The settlement notably would have gone some way in eliminating some the overhang on the stock.
Since Musk so far has chosen to fight this, it could take years to reach an outcome, Bernstein analyst Toni Sacconaghi said in a note Friday.
"In the absence of a settlement, the mere possibility that Musk could be removed as CEO (or entirely from Telsa) is likely to cast an overhang on the stock, and make it extremely difficult for the company to raise capital (either private or public)," Sacconaghi said.
It is still possible Musk will settle with the SEC, said Charles Elson, director of the Weinberg Center for Corporate Governance at the University of Delaware.
"These things almost always settle," Elson said. "The consequences of not settling it are a lot worse, and this is a pretty straightforward case for the SEC."
The SEC could impose hefty fines and ban Musk from serving as an executive or director of a publicly traded company for life. The charges also open up Tesla to lawsuits from investors who bought and sold shares based on Musk's tweet about going private.

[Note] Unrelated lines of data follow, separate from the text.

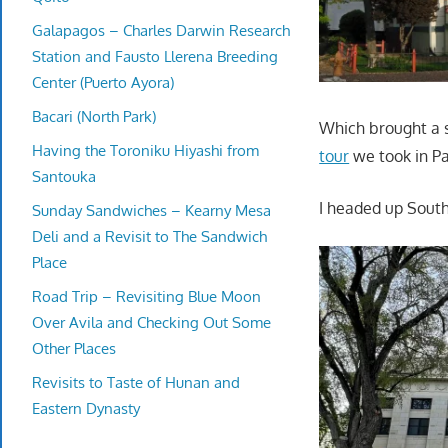
Galapagos – Charles Darwin Research
Station and Fausto Llerena Breeding
Center (Puerto Ayora)
Bacari (North Park)
Which brought a s
Having the Toroniku Hiyashi from
tour
we took in Pa
Santouka
I headed up Sout
Sunday Sandwiches – Kearny Mesa
Deli and a Revisit to The Sandwich
Place
Road Trip – Revisiting Blue Moon
Over Avila and Checking Out Some
Other Places
Revisits to Taste of Hunan and
Eastern Dynasty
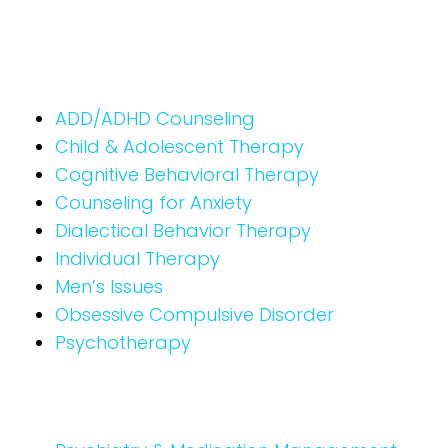
ADD/ADHD Counseling
Child & Adolescent Therapy
Cognitive Behavioral Therapy
Counseling for Anxiety
Dialectical Behavior Therapy
Individual Therapy
Men’s Issues
Obsessive Compulsive Disorder
Psychotherapy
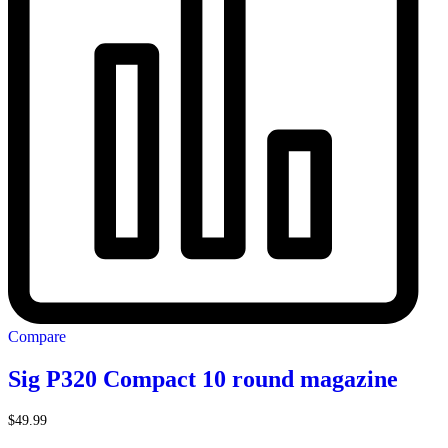
Compare
Sig P320 Compact 10 round magazine
$
49.99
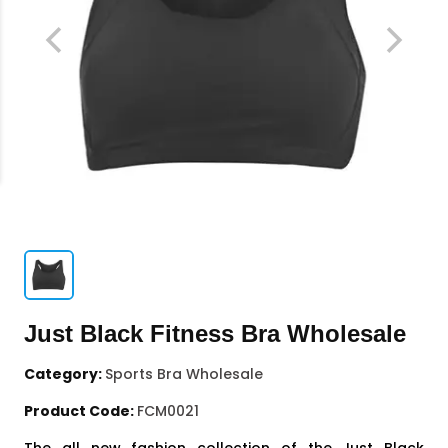
Just Black Fitness Bra Wholesale
Category:
Sports Bra Wholesale
Product Code:
FCM0021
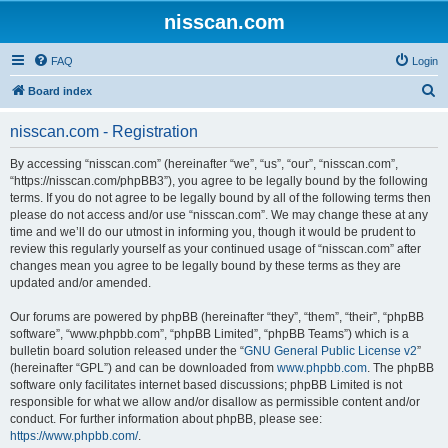
nisscan.com
FAQ
Login
S
Board index
e
nisscan.com - Registration
a
r
By accessing “nisscan.com” (hereinafter “we”, “us”, “our”, “nisscan.com”,
“https://nisscan.com/phpBB3”), you agree to be legally bound by the following
c
terms. If you do not agree to be legally bound by all of the following terms then
h
please do not access and/or use “nisscan.com”. We may change these at any
time and we’ll do our utmost in informing you, though it would be prudent to
review this regularly yourself as your continued usage of “nisscan.com” after
changes mean you agree to be legally bound by these terms as they are
updated and/or amended.
Our forums are powered by phpBB (hereinafter “they”, “them”, “their”, “phpBB
software”, “www.phpbb.com”, “phpBB Limited”, “phpBB Teams”) which is a
bulletin board solution released under the “
GNU General Public License v2
”
(hereinafter “GPL”) and can be downloaded from
www.phpbb.com
. The phpBB
software only facilitates internet based discussions; phpBB Limited is not
responsible for what we allow and/or disallow as permissible content and/or
conduct. For further information about phpBB, please see:
https://www.phpbb.com/
.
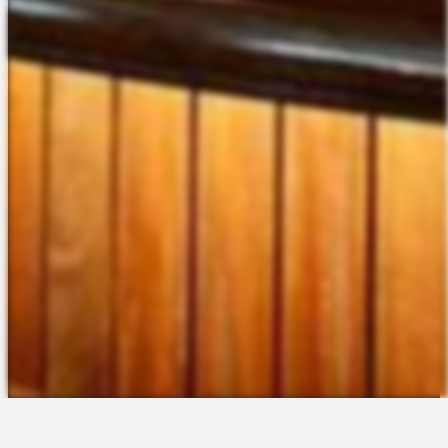
The Platform
About Us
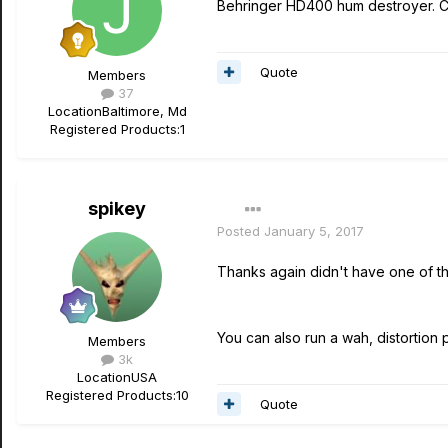
Behringer HD400 hum destroyer. Ch
Quote
Members
37
Location
Baltimore, Md
Registered Products:
1
spikey
Posted
January 5, 2017
Thanks again didn't have one of th
You can also run a wah, distortion p
Members
3k
Location
USA
Registered Products:
10
Quote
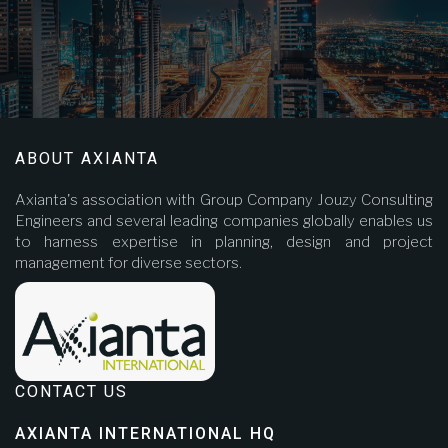
ABOUT AXIANTA
Axianta's association with Group Company Jouzy Consulting
Engineers and several leading companies globally enables us
to harness expertise in planning, design and project
management for diverse sectors.
CONTACT US
AXIANTA INTERNATIONAL HQ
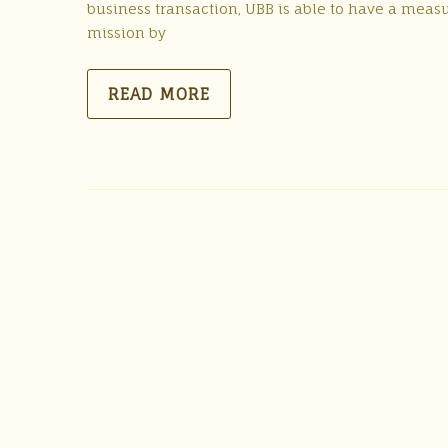
business transaction, UBB is able to have a meas
mission by
READ MORE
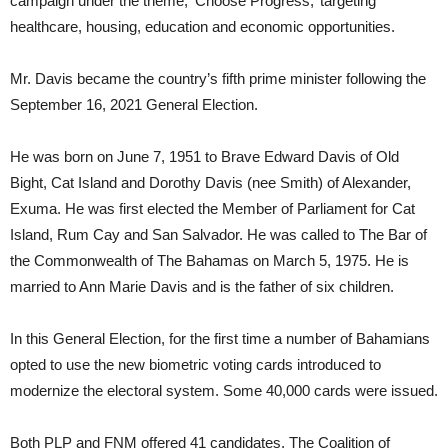
campaign under the theme, ‘Choose Progress,’ targeting
healthcare, housing, education and economic opportunities.
Mr. Davis became the country’s fifth prime minister following the
September 16, 2021 General Election.
He was born on June 7, 1951 to Brave Edward Davis of Old
Bight, Cat Island and Dorothy Davis (nee Smith) of Alexander,
Exuma. He was first elected the Member of Parliament for Cat
Island, Rum Cay and San Salvador. He was called to The Bar of
the Commonwealth of The Bahamas on March 5, 1975. He is
married to Ann Marie Davis and is the father of six children.
In this General Election, for the first time a number of Bahamians
opted to use the new biometric voting cards introduced to
modernize the electoral system. Some 40,000 cards were issued.
Both PLP and FNM offered 41 candidates, The Coalition of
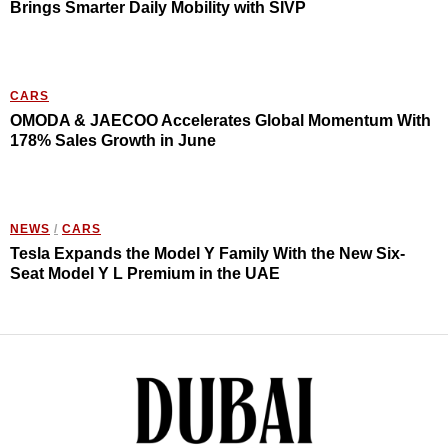
Brings Smarter Daily Mobility with SIVP
CARS
OMODA & JAECOO Accelerates Global Momentum With
178% Sales Growth in June
NEWS
/
CARS
Tesla Expands the Model Y Family With the New Six-
Seat Model Y L Premium in the UAE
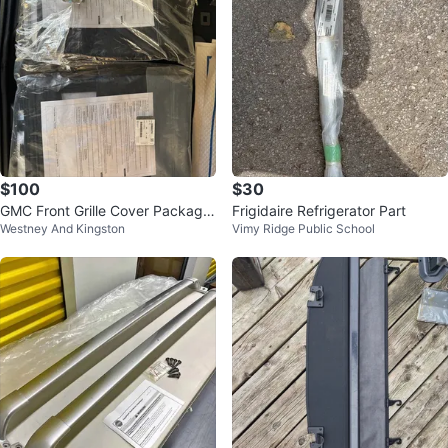
$100
$30
GMC Front Grille Cover Package
Frigidaire Refrigerator Part
Westney And Kingston
Vimy Ridge Public School
- New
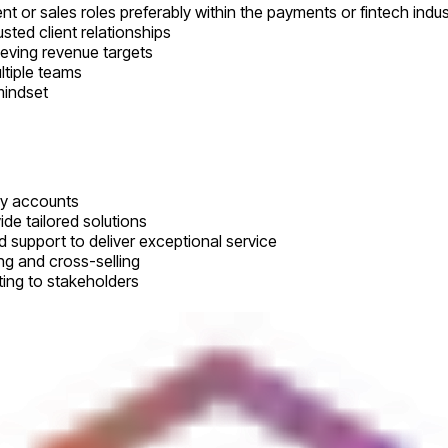
or sales roles preferably within the payments or fintech indus
sted client relationships
eving revenue targets
ltiple teams
mindset
key accounts
de tailored solutions
 support to deliver exceptional service
ng and cross-selling
ing to stakeholders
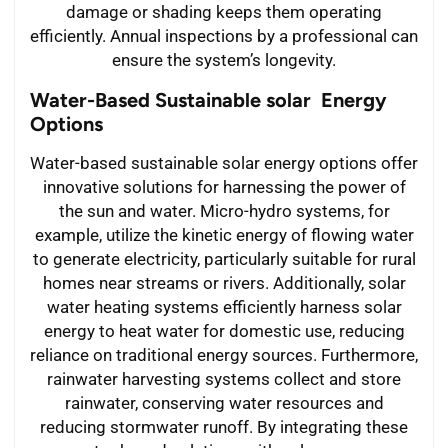
damage or shading keeps them operating
efficiently. Annual inspections by a professional can
ensure the system’s longevity.
Water-Based Sustainable solar Energy
Options
Water-based sustainable solar energy options offer
innovative solutions for harnessing the power of
the sun and water. Micro-hydro systems, for
example, utilize the kinetic energy of flowing water
to generate electricity, particularly suitable for rural
homes near streams or rivers. Additionally, solar
water heating systems efficiently harness solar
energy to heat water for domestic use, reducing
reliance on traditional energy sources. Furthermore,
rainwater harvesting systems collect and store
rainwater, conserving water resources and
reducing stormwater runoff. By integrating these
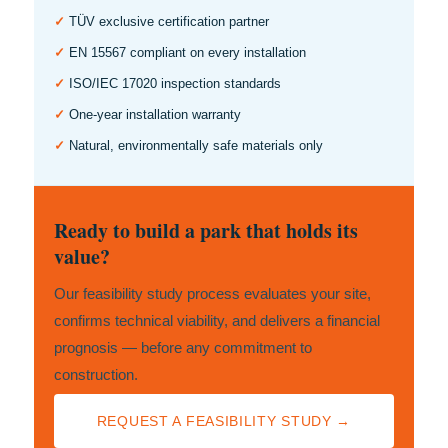
✓
TÜV exclusive certification partner
✓
EN 15567 compliant on every installation
✓
ISO/IEC 17020 inspection standards
✓
One-year installation warranty
✓
Natural, environmentally safe materials only
Ready to build a park that holds its
value?
Our feasibility study process evaluates your site,
confirms technical viability, and delivers a financial
prognosis — before any commitment to
construction.
REQUEST A FEASIBILITY STUDY →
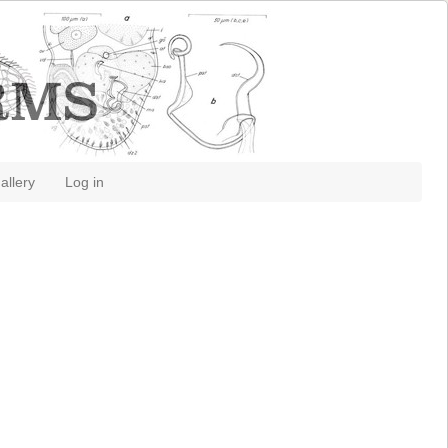
allery
Log in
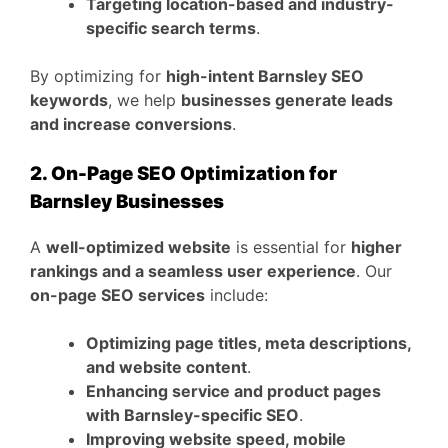
Targeting location-based and industry-
specific search terms
.
By optimizing for
high-intent Barnsley SEO
keywords
, we help
businesses generate leads
and increase conversions
.
2. On-Page SEO Optimization for
Barnsley Businesses
A
well-optimized website
is essential for
higher
rankings and a seamless user experience
. Our
on-page SEO services
include:
Optimizing page titles, meta descriptions,
and website content
.
Enhancing service and product pages
with Barnsley-specific SEO
.
Improving website speed, mobile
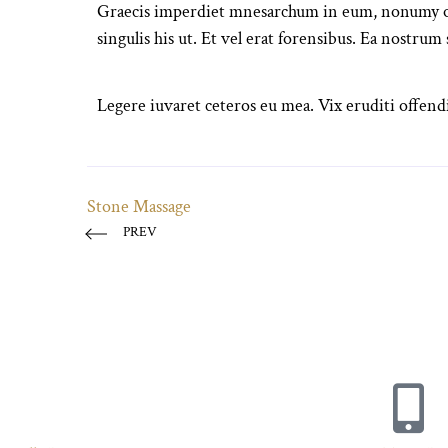
Graecis imperdiet mnesarchum in eum, nonumy orn
singulis his ut. Et vel erat forensibus. Ea nostrum
Legere iuvaret ceteros eu mea. Vix eruditi offendi
Stone Massage
PREV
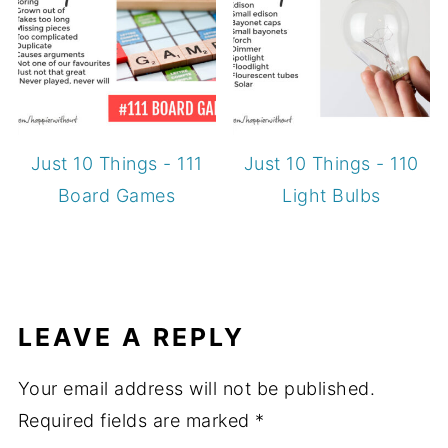
Just 10 Things - 111
Just 10 Things - 110
Board Games
Light Bulbs
LEAVE A REPLY
Your email address will not be published.
Required fields are marked
*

Shares of Tesla plummeted nearly 14 percent, marking the stock's worst day since Nov. 6, 2013. The stock is down about 30 percent from its 52-week high of $387.46, which it hit on the day of Musk's tweet.
Analysts have been revising their opinions on Tesla since the charges were reported. On Friday, both Citigroup and CFRA downgraded Tesla's stock to a sell, citing the SEC's suit. CFRA also cut its price target to $225 from $265.